§ **EXTRACT TO READ**:
......

In a few paragraphs, Mailer illustrates American poverty and the medical system from the perspective of Grace, one of the Gilmore boy’s teachers, and Gary’s mother Bessie. Gaylen, Gary’s brother, comes back after five years “with Janet, his wife, and a bleeding stomach.” Bess – Gary and Gaylen’s mother – thinks it’s an ulcer, but he had been stabbed with an ice pick. After midnight, Janet calls Grace, asking for a ride to Milwaukie hospital.
            Grace did, but Gaylen could not get admitted. He had neither a welfare card nor a doctor.
On the hospital’s suggestion, they went on to Oregon City. There, Gaylen was told the same thing again. It was now two in the morning. The next hospital said no. Grace said she would sign for his treatment, whatever it cost, but they said he needed a doctor to admit him. Grace thought: This boy is going to die in the back seat of my car.
At the Medical School, they were told to wait, and my God, they sat there until a quarter after five. Gaylen, in considerable pain, finally stood up and told the women he would wait no longer. Grace said good-bye at the motel. Grace said, Call me if I can help you, and went home thinking they could lay her out next to a basket case and little to choose. (490-1)
Here is Barry Farrell, a journalist working with Larry Schiller on a Playboy interview with Gary, reflecting on Gary’s decision to give his eyes to a young man:
By God, was Gary like Harry Truman, mediocrity enlarged by history? Christ, he had even become the owner of a cottage industry: the precise remains of Gary Gilmore. That, to Farrell, was more impressive than any ability to steer a firm course toward execution. Farrell had not been much impressed by that bravery. Gilmore, he thought, had a total contempt for life, his life, your life, anyone’s life. Waived his own away because it was a boss thing to do, showdown shit, pure pathology that came out of long years of playing chicken with prison authorities. Yet, now, overnight new celebrity, movie star without porfolio, Gilmore was responding humanely to all the attention, actually functioning like a decent man. Those eyes redeemed the scene. (858)
Lucinda, a recent English graduate employed as a typist, captures the character of the US media:
On Saturday night, she did take a break and turned on the TV. There was “Saturday Night Live.” They had a parody of Gary Gilmore. The case was putting makeup on an actor playing the convict and the director kept saying, “A little more light over here, a little more eye shadow.” They were getting him ready to be shot for the camera. Very sarcastic. Kept putting on the makeup. She never thought television would be this weird. She had always thought “existential” was an odd word, but it now was so bleak and cold outside, just a little bit of eternal snow on the ground, and she felt as if no one had ever gone out of this motel with these Xerox machines, and the typewriters (910).
Exhaustive and exhausting, the effect of these passage – and there are thousands of them – is to portray America from hundreds of angles. Gilmore’s crimes and execution provide a scaffolding to illustrate a people and a way of life. It is not the mythological America of the city on the hill, but a far harsher place where acts of generosity, sympathy, and love are that much more uplifting.
Perhaps Mailer’s most remarkable achievement is that he never makes Gilmore sympathetic despite Gary’s charm and his gifts as an artist and a writer. The love story with Nicole is complex and troubling and Gilmore is ultimately revealed as a manipulator and egoist. What Mailer does accomplish is to make Gilmore understandable, shaped by the American justice system, but never entirely reduced to his environment.

......

§ **GIVEN ENTRIES**:
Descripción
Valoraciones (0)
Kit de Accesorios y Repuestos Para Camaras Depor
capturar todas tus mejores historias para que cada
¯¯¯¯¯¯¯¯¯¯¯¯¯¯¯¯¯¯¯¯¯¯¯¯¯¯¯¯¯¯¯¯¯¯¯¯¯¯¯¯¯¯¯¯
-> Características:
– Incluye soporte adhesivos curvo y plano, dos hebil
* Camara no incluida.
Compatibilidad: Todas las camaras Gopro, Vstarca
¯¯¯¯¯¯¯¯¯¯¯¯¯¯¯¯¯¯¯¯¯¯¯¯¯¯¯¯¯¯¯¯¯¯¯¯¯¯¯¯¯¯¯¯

......

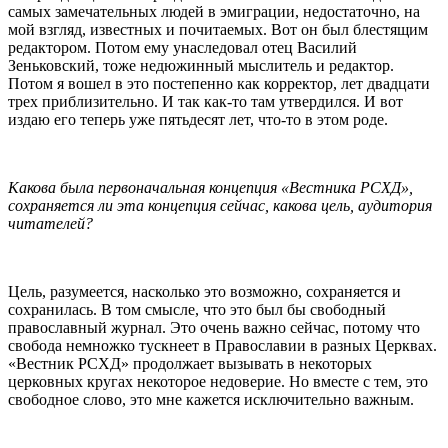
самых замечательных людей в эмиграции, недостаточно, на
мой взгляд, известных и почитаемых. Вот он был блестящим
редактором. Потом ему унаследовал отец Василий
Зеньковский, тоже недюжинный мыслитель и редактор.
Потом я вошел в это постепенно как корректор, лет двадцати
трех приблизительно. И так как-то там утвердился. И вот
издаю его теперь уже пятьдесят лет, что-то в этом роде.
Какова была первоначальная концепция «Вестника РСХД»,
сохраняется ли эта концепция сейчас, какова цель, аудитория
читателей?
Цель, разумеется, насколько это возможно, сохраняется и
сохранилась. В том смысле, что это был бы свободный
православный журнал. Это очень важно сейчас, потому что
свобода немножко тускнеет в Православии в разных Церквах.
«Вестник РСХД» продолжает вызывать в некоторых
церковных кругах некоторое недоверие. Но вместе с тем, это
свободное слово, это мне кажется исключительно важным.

......

Answer these questions from the text on Mailer's book:
1. What two things did Gaylen lack that kept him from being admitted at Milwaukie hospital?
2. Until what time did the group wait at the Medical School?
3. What job did Lucinda hold?

§ **SOLUTION**:
1. A welfare card and a doctor.
2. A quarter after five.
3. Typist.